When you place the TUN/TAP device in TUN mode, the data you’ll receive from the file descriptor will be in the form of network protocol packets. For example, if your network is based on IP, you’ll receive IPv4 or IPv6 packets. When you write data back to the device, it must also be in the form of valid protocol packets.

This is the primary mode in which VPN tunnels operate, for obvious reasons. It’s a fairly simple matter to take in a packet, ship it over some other network connection, and spit it out on a similar TUN device on a remote machine. The hard part of VPNs isn’t moving the packets around; it’s how to do so securely, which is left up to the developer.

I can also see some other odd use cases for this; for example, if you needed something that could simulate real network traffic for debugging or load testing purposes. If you had a good algorithm for it (not unlike an NPC AI in a video game, I’d guess), then you could create fake traffic and send it over a TUN connection. It would look like real IP traffic as far as the host system is concerned.

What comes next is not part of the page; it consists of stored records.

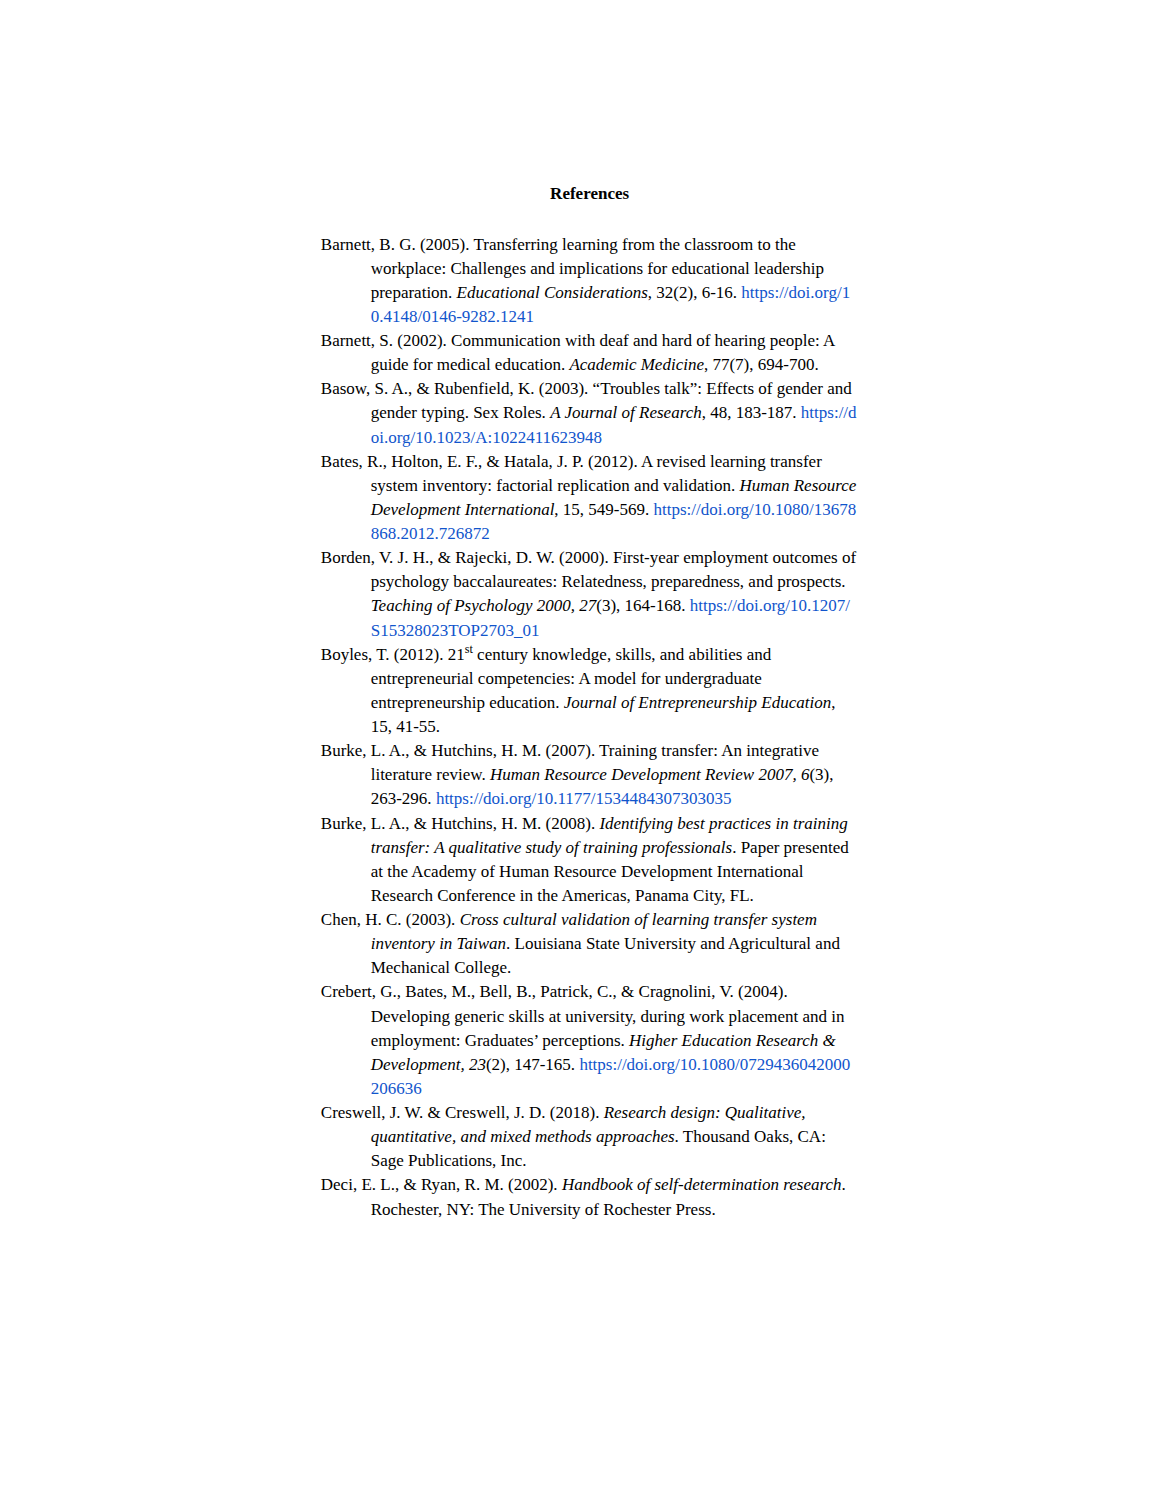References
Barnett, B. G. (2005). Transferring learning from the classroom to the workplace: Challenges and implications for educational leadership preparation. Educational Considerations, 32(2), 6-16. https://doi.org/10.4148/0146-9282.1241
Barnett, S. (2002). Communication with deaf and hard of hearing people: A guide for medical education. Academic Medicine, 77(7), 694-700.
Basow, S. A., & Rubenfield, K. (2003). “Troubles talk”: Effects of gender and gender typing. Sex Roles. A Journal of Research, 48, 183-187. https://doi.org/10.1023/A:1022411623948
Bates, R., Holton, E. F., & Hatala, J. P. (2012). A revised learning transfer system inventory: factorial replication and validation. Human Resource Development International, 15, 549-569. https://doi.org/10.1080/13678868.2012.726872
Borden, V. J. H., & Rajecki, D. W. (2000). First-year employment outcomes of psychology baccalaureates: Relatedness, preparedness, and prospects. Teaching of Psychology 2000, 27(3), 164-168. https://doi.org/10.1207/S15328023TOP2703_01
Boyles, T. (2012). 21st century knowledge, skills, and abilities and entrepreneurial competencies: A model for undergraduate entrepreneurship education. Journal of Entrepreneurship Education, 15, 41-55.
Burke, L. A., & Hutchins, H. M. (2007). Training transfer: An integrative literature review. Human Resource Development Review 2007, 6(3), 263-296. https://doi.org/10.1177/1534484307303035
Burke, L. A., & Hutchins, H. M. (2008). Identifying best practices in training transfer: A qualitative study of training professionals. Paper presented at the Academy of Human Resource Development International Research Conference in the Americas, Panama City, FL.
Chen, H. C. (2003). Cross cultural validation of learning transfer system inventory in Taiwan. Louisiana State University and Agricultural and Mechanical College.
Crebert, G., Bates, M., Bell, B., Patrick, C., & Cragnolini, V. (2004). Developing generic skills at university, during work placement and in employment: Graduates’ perceptions. Higher Education Research & Development, 23(2), 147-165. https://doi.org/10.1080/0729436042000206636
Creswell, J. W. & Creswell, J. D. (2018). Research design: Qualitative, quantitative, and mixed methods approaches. Thousand Oaks, CA: Sage Publications, Inc.
Deci, E. L., & Ryan, R. M. (2002). Handbook of self-determination research. Rochester, NY: The University of Rochester Press.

The nice thing about TUN interfaces is that you don’t have to worry about lower-level issues like ARP.

TAP Mode

TAP mode, on the other hand, is much more interesting to developers of virtualization solutions. It operates in much the same way as TUN mode, but with one major exception: you get raw ethernet frames instead of protocol packets. As far as the kernel is concerned, your application is just another ethernet device.

If you’re actually processing these packets instead of just shipping them somewhere else, that means that you have to handle everything, including things like ARP requests and replies. The applications that consume TAP devices most often implement their own protocol stacks, and they don’t want the host interfering with their interpretation of things. The TAP device provides the virtualized ethernet connection.

Device Options

When calling TUNSETIFF, there are several options that can be specified (and more besides, but they’re too advanced to cover in this article):

IFF_TUN - Allocate the device in TUN mode.
IFF_TAP - Allocate the device in TAP mode.
IFF_NO_PI - Do not prepend a protocol information header.

The first two are obvious; set IFF_TUN if you want a TUN device, or IFF_TAP if you want a TAP. IFF_NO_PI, on the other hand, is a bit less obvious, and important to understand.

Without IFF_NO_PI, the driver will send you two bytes of flags, two bytes of protocol type, and then the actual network packet that the header corresponds with. Since the first two values are largely redundant, most applications will probably want to set this flag. I could be wrong about this, however; documentation on the TUN/TAP driver is poor, to say the least.

There are a number of other advanced features supported (such as IFF_MULTI_QUEUE), but the documentation is extremely slim, and they’re not needed for a basic use case, which is all I’m intending to cover here.